In Sacramento, California, an evangelical Christian brought suit contending that state was teaching evolution as a fact, thereby violating the rights of children, who believe the Biblical story of creation. Superior Court Judge Irving Perluss's verdict declared that the State Board of Education must include in future guidelines a 1973 policy statement that Darwinian evolution be taught as a theory.
Creationists are making themselves heard in many states in the U.S. and in Canada. In the U.S. they have been able to persuade textbook commissioners, legislators, school officials to either set up an equal-time policy or buy supplemental text books on scientific creationism.
Brian Smith, the BC minister of education, was asked whether or not creation could be discussed in the science classes. Some of the minister's comments were as follows: "I do not think that it would be practical to introduce a two model approach in the study of origins. Teachers are now being encouraged to teach more than one approach to origins but they are not required to do so."
The teaching of creationism in the public educational system has stirred up strong controversy. Many are not kindly disposed to this model of origins and approach to science. In Livermore, California, the board of education voted early this year to suspend the teaching of scientific creationism by Ray Bird at the Emma Smith Elementary School. An article in Time magazine raised the question whether or not school boards and legislatures should yield to the creationist "innocuous-sounding request for equal time." And the answer given makes it clear that since evolution is an established fact, creationists should not be accorded equal time. "Creationism," the article states, "may belong in social studies or the history of religion, but it should not be pushed into biology classes or textbooks, especially not by legislative fiat."
Is academic freedom and free inquiry possible within the public educational system? This is an issue of major concern. It seems to me that academic freedom is a doctrine reserved only for humanists. This is not liberty for all but humanistic totalitarianism. Humanists may claim that truth is with them and falsehood with the creationists.
It is their privilege to interpret the findings of their scientific endeavour according to their philosophy of life. But a doctrine advocating freedom for humanists only goes directly against the democratic principle the protection of the rights of the minority.
Dr. Rousas John Rushdoony comments in Law & Liberty: "Truly free education means that colleges must have the freedom to be themselves, to establish colleges based on a particular philosophy and to maintain that position against subversion. Atheistic colleges do not allow orthodox Christianity to be taught by their professors, but they call it a violation of academic freedom if a professor in a Christian college is not allowed to teach atheism."

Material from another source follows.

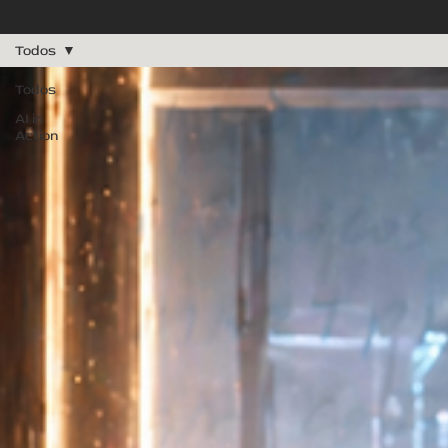
Todos
Todos
AI in
Action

Modern science has developed largely on non-Christian premises. And it appears that these premises are not even debatable anymore! But the opposite is the case in point. The third chapter in the second division of Abraham Kuyper's Encyclopedia of Sacred Theology is entitled The Twofold Development of Science. In this chapter Kuyper points to the antithesis in the sciences. He argues that the principle of "regeneration" divides humanity into two. Rebirth establishes a "radical change in the being of man." The faith of a Christian leads to a different starting-point in any scientific endeavour. It is inconceivable that science should be free from the influence of the subjective factor.
In the current creation-evolution debate, Christians should not just snipe at the theory of evolution. The antithesis principle must be stressed. A responsible Christian interpretation of the natural sciences should be held before the public. Let humanists own up to their faith commitment and let Christians be free to interpret their scientific findings from their Biblical perspective.